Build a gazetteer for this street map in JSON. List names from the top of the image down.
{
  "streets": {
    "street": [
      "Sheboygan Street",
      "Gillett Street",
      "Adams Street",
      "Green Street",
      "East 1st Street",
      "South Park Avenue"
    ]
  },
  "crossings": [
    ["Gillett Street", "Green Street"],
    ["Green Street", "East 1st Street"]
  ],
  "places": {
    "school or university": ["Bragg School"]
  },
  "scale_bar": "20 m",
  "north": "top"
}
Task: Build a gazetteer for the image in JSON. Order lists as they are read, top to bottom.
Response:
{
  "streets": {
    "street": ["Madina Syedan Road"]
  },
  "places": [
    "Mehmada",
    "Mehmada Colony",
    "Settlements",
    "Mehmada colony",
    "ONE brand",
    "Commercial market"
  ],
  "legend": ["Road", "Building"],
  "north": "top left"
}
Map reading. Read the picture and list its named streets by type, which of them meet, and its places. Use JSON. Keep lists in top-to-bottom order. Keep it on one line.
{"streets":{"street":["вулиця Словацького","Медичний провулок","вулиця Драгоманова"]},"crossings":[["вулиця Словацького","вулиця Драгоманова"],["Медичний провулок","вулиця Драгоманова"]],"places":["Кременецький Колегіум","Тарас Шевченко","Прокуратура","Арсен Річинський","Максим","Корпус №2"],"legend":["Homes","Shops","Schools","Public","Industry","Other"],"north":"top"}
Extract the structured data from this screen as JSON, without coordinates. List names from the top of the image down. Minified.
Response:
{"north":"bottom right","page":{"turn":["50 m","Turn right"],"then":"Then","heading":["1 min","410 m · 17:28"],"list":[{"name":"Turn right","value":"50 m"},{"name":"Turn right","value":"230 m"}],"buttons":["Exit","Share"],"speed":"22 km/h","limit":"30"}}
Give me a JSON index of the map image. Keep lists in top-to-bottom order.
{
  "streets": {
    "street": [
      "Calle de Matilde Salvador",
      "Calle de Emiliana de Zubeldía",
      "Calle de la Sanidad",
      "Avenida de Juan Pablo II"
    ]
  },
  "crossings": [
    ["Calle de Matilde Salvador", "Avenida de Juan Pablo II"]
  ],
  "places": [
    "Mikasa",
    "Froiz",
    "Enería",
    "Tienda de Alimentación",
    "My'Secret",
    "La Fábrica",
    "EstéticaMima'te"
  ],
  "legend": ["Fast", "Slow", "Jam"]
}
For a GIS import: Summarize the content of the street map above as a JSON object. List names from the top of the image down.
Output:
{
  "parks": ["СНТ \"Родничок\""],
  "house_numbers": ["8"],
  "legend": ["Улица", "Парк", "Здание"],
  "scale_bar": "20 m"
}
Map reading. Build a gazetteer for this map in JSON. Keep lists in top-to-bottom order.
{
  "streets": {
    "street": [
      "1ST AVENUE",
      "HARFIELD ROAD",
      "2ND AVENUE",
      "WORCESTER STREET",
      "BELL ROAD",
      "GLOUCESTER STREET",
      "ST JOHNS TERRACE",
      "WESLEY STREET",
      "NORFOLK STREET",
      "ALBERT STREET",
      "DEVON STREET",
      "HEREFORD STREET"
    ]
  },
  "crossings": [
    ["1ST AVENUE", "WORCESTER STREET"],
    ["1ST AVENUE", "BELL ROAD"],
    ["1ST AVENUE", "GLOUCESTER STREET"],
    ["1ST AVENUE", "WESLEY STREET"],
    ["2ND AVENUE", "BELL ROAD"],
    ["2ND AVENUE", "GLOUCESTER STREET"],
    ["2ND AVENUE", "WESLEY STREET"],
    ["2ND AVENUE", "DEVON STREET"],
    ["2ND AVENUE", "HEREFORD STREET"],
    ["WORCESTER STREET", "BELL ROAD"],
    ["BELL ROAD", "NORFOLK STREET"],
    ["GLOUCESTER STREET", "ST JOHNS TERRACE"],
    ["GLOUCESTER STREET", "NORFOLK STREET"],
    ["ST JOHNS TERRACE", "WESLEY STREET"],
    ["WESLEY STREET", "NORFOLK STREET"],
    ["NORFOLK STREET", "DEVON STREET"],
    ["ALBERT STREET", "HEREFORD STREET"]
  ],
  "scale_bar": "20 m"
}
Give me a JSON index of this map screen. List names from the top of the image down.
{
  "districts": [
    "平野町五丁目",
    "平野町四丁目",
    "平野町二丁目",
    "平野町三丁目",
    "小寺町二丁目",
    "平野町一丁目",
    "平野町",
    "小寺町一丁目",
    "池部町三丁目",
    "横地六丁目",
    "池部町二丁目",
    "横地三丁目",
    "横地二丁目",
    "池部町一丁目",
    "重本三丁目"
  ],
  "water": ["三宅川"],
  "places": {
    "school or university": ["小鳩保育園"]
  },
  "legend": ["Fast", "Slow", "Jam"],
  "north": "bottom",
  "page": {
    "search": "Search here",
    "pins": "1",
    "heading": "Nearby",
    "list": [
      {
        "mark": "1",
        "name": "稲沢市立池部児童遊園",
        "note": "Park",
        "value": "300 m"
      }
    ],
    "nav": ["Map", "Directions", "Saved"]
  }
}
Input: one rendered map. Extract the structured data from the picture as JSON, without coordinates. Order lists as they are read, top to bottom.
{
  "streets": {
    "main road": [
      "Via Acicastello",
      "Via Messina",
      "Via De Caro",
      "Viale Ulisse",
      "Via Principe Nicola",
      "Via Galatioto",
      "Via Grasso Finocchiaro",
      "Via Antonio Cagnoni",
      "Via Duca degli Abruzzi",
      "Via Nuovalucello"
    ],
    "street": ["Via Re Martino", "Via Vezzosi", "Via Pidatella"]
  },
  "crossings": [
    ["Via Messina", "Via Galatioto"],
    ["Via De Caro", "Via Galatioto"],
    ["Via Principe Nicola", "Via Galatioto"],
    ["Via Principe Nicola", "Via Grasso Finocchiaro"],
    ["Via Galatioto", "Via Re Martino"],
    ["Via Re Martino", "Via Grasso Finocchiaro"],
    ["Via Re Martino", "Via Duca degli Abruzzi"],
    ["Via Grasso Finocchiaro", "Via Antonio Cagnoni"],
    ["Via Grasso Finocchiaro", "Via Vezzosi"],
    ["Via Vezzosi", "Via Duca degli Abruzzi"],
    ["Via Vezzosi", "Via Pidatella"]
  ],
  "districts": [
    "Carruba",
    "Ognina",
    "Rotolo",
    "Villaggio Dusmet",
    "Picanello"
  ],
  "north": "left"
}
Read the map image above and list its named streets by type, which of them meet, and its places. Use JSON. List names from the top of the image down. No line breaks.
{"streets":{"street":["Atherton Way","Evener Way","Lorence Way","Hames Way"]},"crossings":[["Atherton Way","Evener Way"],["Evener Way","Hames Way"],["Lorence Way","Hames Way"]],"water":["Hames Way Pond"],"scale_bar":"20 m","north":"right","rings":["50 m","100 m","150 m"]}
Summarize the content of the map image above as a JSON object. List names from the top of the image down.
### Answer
-----
• **Task directions**
The answer must consist of every line above that contains the word "object".

• **Answer for this exercise**
For a GIS import: Summarize the content of the street map above as a JSON object. List names from the top of the image down.
Summarize the content of the map image above as a JSON object. List names from the top of the image down.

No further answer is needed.